Sourcery: A Personal AI Infrastructure Architecture
See the personal AI system that reads Paul's world and acts on it.
An interactive walkthrough of Sourcery — the local-first AI infrastructure Paul runs on a Mac Mini. Fourteen external services flow through a prompt-injection gate into a Markdown corpus that becomes both a knowledge graph and a hybrid search index, which roughly fourteen agents reason over and act on.
What you'll get
- One Markdown corpus as the single source of truth: fourteen connectors — Gmail, Slack, Drive, ClickUp, HubSpot, Granola, iMessage, and more — each write clean Markdown into sources/, and nothing downstream is allowed to invent facts.

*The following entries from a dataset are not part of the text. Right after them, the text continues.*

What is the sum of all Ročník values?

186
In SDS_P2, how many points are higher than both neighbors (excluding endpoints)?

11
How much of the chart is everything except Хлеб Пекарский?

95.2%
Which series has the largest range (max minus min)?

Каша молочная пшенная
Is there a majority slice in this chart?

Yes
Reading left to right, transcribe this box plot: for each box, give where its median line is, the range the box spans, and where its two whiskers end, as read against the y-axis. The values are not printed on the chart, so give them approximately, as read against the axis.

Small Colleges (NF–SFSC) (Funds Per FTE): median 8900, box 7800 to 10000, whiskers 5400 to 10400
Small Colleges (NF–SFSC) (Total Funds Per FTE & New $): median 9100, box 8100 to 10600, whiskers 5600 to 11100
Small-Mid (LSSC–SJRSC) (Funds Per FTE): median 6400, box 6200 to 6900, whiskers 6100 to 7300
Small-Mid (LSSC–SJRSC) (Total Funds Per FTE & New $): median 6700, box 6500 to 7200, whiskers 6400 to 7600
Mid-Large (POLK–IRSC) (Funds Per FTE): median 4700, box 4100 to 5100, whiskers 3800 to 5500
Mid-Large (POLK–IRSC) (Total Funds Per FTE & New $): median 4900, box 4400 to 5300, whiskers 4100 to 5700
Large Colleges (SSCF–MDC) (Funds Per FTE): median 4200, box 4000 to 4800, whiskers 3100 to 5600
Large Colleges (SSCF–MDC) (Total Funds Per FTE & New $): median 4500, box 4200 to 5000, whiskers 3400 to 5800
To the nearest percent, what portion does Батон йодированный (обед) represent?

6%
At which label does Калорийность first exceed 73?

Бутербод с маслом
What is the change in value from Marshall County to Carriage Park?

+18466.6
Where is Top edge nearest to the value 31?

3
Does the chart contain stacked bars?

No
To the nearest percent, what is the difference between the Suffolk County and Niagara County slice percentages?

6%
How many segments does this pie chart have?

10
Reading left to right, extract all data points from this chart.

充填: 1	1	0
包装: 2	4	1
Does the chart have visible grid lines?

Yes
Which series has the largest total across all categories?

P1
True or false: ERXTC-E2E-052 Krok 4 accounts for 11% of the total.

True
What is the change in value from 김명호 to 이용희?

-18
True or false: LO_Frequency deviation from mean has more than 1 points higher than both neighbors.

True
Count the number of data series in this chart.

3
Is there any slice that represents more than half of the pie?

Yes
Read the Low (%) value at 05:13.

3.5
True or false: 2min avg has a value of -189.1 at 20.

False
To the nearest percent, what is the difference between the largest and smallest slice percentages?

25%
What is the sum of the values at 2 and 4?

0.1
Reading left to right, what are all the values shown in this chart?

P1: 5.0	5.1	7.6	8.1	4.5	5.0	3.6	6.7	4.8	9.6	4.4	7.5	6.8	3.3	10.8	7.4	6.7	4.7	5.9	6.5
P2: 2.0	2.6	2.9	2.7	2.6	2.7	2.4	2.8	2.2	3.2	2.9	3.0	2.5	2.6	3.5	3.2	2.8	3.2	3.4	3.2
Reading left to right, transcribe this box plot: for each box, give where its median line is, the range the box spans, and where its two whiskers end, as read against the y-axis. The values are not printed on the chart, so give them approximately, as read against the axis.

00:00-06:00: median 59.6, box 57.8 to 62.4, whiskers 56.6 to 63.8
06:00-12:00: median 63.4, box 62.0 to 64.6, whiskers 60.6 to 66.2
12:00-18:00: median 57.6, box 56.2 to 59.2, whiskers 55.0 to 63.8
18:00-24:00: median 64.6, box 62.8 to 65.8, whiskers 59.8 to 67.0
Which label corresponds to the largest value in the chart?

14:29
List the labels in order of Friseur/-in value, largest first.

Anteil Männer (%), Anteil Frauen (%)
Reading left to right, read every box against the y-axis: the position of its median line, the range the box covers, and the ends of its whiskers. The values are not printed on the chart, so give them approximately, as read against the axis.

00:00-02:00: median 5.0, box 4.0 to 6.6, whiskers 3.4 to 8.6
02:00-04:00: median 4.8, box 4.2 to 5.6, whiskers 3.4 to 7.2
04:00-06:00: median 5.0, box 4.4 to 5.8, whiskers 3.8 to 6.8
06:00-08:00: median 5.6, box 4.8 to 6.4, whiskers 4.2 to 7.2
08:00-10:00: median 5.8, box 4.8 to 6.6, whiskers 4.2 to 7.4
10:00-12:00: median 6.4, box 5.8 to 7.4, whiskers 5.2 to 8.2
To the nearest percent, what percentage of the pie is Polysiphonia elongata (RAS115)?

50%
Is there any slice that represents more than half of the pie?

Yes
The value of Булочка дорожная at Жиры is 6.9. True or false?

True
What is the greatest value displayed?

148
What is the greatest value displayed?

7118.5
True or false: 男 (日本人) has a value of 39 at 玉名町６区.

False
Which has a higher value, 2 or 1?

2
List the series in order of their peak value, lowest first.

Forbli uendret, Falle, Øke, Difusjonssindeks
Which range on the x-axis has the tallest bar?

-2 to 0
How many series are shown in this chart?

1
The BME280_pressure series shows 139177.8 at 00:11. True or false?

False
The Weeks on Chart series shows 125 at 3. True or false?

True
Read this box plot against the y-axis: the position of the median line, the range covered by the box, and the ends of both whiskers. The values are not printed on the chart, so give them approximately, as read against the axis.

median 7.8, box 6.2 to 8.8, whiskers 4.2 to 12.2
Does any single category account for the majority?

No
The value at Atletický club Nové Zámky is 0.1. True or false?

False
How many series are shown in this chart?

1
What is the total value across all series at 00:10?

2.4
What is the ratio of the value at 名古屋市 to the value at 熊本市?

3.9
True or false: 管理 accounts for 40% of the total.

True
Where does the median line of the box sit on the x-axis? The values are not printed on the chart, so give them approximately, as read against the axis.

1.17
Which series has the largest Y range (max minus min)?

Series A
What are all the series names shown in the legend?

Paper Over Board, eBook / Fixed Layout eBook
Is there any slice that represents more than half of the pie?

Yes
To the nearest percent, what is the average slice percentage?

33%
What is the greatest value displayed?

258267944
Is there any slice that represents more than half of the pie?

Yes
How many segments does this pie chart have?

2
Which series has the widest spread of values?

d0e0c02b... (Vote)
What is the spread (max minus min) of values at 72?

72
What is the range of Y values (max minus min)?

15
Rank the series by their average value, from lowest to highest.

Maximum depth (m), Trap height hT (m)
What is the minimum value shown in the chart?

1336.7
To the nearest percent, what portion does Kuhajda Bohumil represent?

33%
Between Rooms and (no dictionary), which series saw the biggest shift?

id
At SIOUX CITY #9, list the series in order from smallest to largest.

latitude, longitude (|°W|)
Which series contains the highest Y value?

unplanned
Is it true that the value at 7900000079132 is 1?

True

- A prompt-injection gate on everything inbound: pi_scan scores each item with delimiter, encoding, multilingual, and unicode-obfuscation detectors, holds high-risk items for a human Save / Reject on Telegram, and audits every verdict in Supabase.
- A knowledge graph and a hybrid index, both derived views: Graphify extracts entities and relationships into graph.json while a local fastembed pipeline builds a 384-dimension vector index — every node points back to its source file.
- Retrieval that fuses three inputs into one ranked answer: structured entity keys, full-text search, and vector similarity fused by RRF, reachable through graph-traversal, hybrid-search, and raw-SQL MCP surfaces.
- Agents that reason and act, with a human in the loop: ~14 agents recommend and draft; a Telegram approval flow keeps Paul in control before anything irreversible, all scheduled by ~40 launchd jobs on the Mac Mini and mirrored to the MacBook over Tailscale.